The body burns extra calories after a meal in addition to the calories expended during rest. This calorie-burning is known as the thermic effect of food (TEF) and it represents approximately ten to fifteen percent of total energy we burn up on a daily basis.
This can be determined by measuring the increase in metabolism after a meal is eaten. TEF is influenced by genetics, the body's resistance to insulin, and the level and frequency of daily exertion. Reducing the TEF causes weight gain. The effects of bitter orange (Citrus aurantium) as a dietary weight-loss supplement have been shown to increase the amount of calories burned after a meal, therefore increasing the TEF, possibly increasing the potential for weight-loss.

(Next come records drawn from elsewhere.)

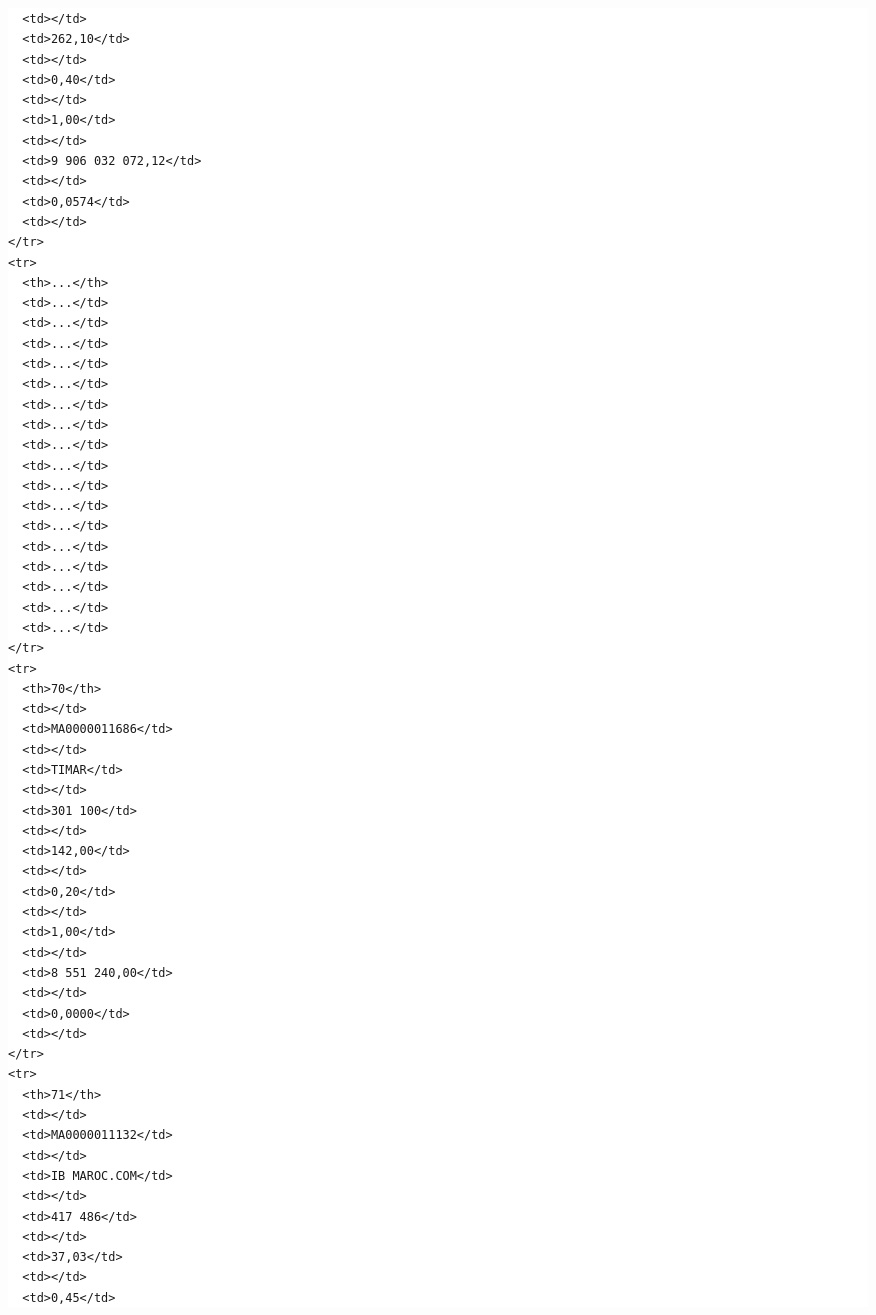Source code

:       <td></td>
      <td>262,10</td>
      <td></td>
      <td>0,40</td>
      <td></td>
      <td>1,00</td>
      <td></td>
      <td>9 906 032 072,12</td>
      <td></td>
      <td>0,0574</td>
      <td></td>
    </tr>
    <tr>
      <th>...</th>
      <td>...</td>
      <td>...</td>
      <td>...</td>
      <td>...</td>
      <td>...</td>
      <td>...</td>
      <td>...</td>
      <td>...</td>
      <td>...</td>
      <td>...</td>
      <td>...</td>
      <td>...</td>
      <td>...</td>
      <td>...</td>
      <td>...</td>
      <td>...</td>
      <td>...</td>
    </tr>
    <tr>
      <th>70</th>
      <td></td>
      <td>MA0000011686</td>
      <td></td>
      <td>TIMAR</td>
      <td></td>
      <td>301 100</td>
      <td></td>
      <td>142,00</td>
      <td></td>
      <td>0,20</td>
      <td></td>
      <td>1,00</td>
      <td></td>
      <td>8 551 240,00</td>
      <td></td>
      <td>0,0000</td>
      <td></td>
    </tr>
    <tr>
      <th>71</th>
      <td></td>
      <td>MA0000011132</td>
      <td></td>
      <td>IB MAROC.COM</td>
      <td></td>
      <td>417 486</td>
      <td></td>
      <td>37,03</td>
      <td></td>
      <td>0,45</td>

Historically, the outer peel of bitter orange has been used to treat indigestion and diarrhea and has provided stimulation for the nervous system. The active components of the supplement include synephrine and octopamine, which are both similar in chemical structure to adrenaline. Studies show that when administered on its own, bitter orange does not display significant changes in blood pressure or heart rate. Results also suggest that TEF differs with regards to gender and bitter orange is more useful in women. Studies including combination supplements, in which the bitter orange was combined with caffeine, caused a considerable rise in blood pressure. Few studies have actually assessed the safety and value of bitter orange as a weight-loss aid. More studies are necessary to promote Citrus aurantium as a dietary weight-loss supplement.
These dietary supplements and many others are being used today without recommendation and sufficient evidence of improving body function and composition. It is crucial to understand the processes of the human body and the effects that these supplements have on them before educated decisions can be made about their safety and effectiveness.